Trump has thrown the dice; now Tehran’s turn

Martin Jay
Kidnappings, assassinations and car bombings against the United States and its Israeli and Arab allies will be inevitable and perhaps timed to coincide with Trump’s 2020 re-election bid.

The decision by US President Donald Trump to order an attack on Iranian Major-General Qassem Soleimani was not a mistake but a “correction” of his decision to back down following a drone attack in June. It’s also about a Twitter attack from Iran’s supreme leader.

Soleimani was assassinated January 3 in an American air strike in Baghdad. Very few people will understand how colossal a move the decision by Trump was and what the payback will be.

This strike is much bigger than anything Trump has done in the region. Geopolitical analysts wonder how it compares to his air strikes in Syria or his decision in May 2017 to pull out of the Iran nuclear deal, which has led to the crisis in the first place.

No comparison.

One could argue that the United States’ downing of an Iranian airliner in July 1988 in the Strait of Hormuz — a military blunder by a commander of an aircraft carrier who believed that an Iranian airliner was a fighter jet descending — also cannot compare.

Given that the decision to shoot down the civilian airliner was a genuine military misjudgement, it is worth noting what Iran’s response was: cold, calculated revenge against an American airliner, Pan Am Flight 103 six months later, three days before Christmas, packed full of Americans, including military personnel.

Iran’s revenge now will be equally calculated. It’s hard not to underestimate how powerful and how respected Soleimani was to the Iranians — and how feared he was by his enemies.

Any suggestion that a retaliation will be weighty and one that would show the world that “de-escalation,” which former British Ambassador to Lebanon Tom Fletcher talks about, is unrealistic and we must consider the sheer speed of a statement by Lebanese Hezbollah Secretary-General Hassan Nasrallah, who spoke of avenging Soleimani’s death by “resistance fighters worldwide.”

That was a statement Nasrallah didn’t need clearance from Tehran to make.

During this period of high tension between Iran and US allies in the region, the assassination marks a sea change in Trump’s capricious and craven policies, which left Iraqis dancing in the streets. Something snapped. Perhaps the decision to order the strike against Soleimani was driven by the unprecedented tweet fired directly at Trump by Iranian Supreme Leader Ali Khamenei, who claimed” “you (Trump) can’t do anything.”

It also makes analysts reflect on Trump’s decision to back down after Iran shot down a US drone last June, when, at the last moment, he pulled back, reportedly because of advice from US newscaster Tucker Carlson.

Trump may have miscalculated there because a strike against military installations to make the point to the Iranians that they crossed a line with the drone shooting would have been more effective because it would have made the Iranians reflect.

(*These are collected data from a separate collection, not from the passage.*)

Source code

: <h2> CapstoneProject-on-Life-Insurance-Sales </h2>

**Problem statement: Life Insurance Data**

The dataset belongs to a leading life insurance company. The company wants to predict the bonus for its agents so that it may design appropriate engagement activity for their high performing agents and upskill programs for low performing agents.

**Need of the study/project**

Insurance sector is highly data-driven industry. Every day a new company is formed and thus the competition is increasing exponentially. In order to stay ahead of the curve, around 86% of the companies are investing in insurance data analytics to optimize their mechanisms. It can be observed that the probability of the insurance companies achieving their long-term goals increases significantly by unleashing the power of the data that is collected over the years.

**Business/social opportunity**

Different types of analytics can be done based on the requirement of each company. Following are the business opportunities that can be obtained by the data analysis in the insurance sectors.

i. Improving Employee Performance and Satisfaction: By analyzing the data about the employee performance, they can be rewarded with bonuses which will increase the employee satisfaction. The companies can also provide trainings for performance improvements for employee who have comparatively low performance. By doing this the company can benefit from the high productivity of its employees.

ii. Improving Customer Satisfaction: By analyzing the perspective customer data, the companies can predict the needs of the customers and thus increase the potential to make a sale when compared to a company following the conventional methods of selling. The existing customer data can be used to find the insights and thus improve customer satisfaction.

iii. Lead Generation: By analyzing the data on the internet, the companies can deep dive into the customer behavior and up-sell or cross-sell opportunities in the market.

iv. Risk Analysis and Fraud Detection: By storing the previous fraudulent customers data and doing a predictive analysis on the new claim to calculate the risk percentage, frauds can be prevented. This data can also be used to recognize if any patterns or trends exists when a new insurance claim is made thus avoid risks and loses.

Now there will be no period of reflection. The Soleimani strike is so huge and has such egregious ramifications that revenge can be the only policy.

The question is whether Iran and the United States can hold back from crossing a line that leads to full-out war. Western commentators are right to argue that Iran will not want to go to war but the Iranians’ choice of retaliation is critical.

Kidnappings, assassinations and car bombings against the United States and its Israeli and Arab allies will be inevitable and perhaps timed to coincide with Trump’s 2020 re-election bid. Probably a war in the Middle East during an election campaign would not give Trump a boost but make him look foolish.

Could Trump win an election during a period in which body bags carrying the remains of US personnel were arriving from the Middle East?

For more than 20 years, Soleimani was the mastermind behind Iran’s activities across the Middle East and its real foreign minister when it came to matters of war and peace.

The BBC reported he was considered an architect of Syrian President Bashar Assad’s war against rebels in Syria, the rise of pro-Iranian paramilitaries in Iraq, the fight against the Islamic State and “many battles beyond.”

It is not so well known that he led Hezbollah’s war against Israel’s 2006 invasion from inside Lebanon itself.

Soleimani regularly taunted Trump on Twitter and made threats directly to him but it was not his tweets that were the deal-breaker.

Trump’s decision to give the assassination the green light in preference over a military strike against pro-Iran Iraqi units that were apparently planning attacks against US forces has taken the threat of a war to a higher level and should be seen more rationally as another chapter in the war with Iran since 1979.

The war has shifted from proxy to direct, which indicates that, despite reports to the contrary, Trump is ready for a hands-on war with Iran.

It also shows we are living in an era in which not only US foreign policy is conducted on a Twitter whim but is also guided by those of its foes. Watch carefully the reaction from Saudi Arabia, the United Arab Emirates and Israel for a clue as to whether this has galvanised Trump’s Iran strategy or left it compromised because the Soleimani strike places them — in particular, Riyadh — under a spotlight.


Martin Jay is an Associate Editor of Al Arab Publishing and has previously worked as a foreign correspondent in Beirut, Brussels and Nairobi in a career spanning over 30 years working for CNN, Euronews, CNBC, Sunday Times, DW, BBC and Reuters.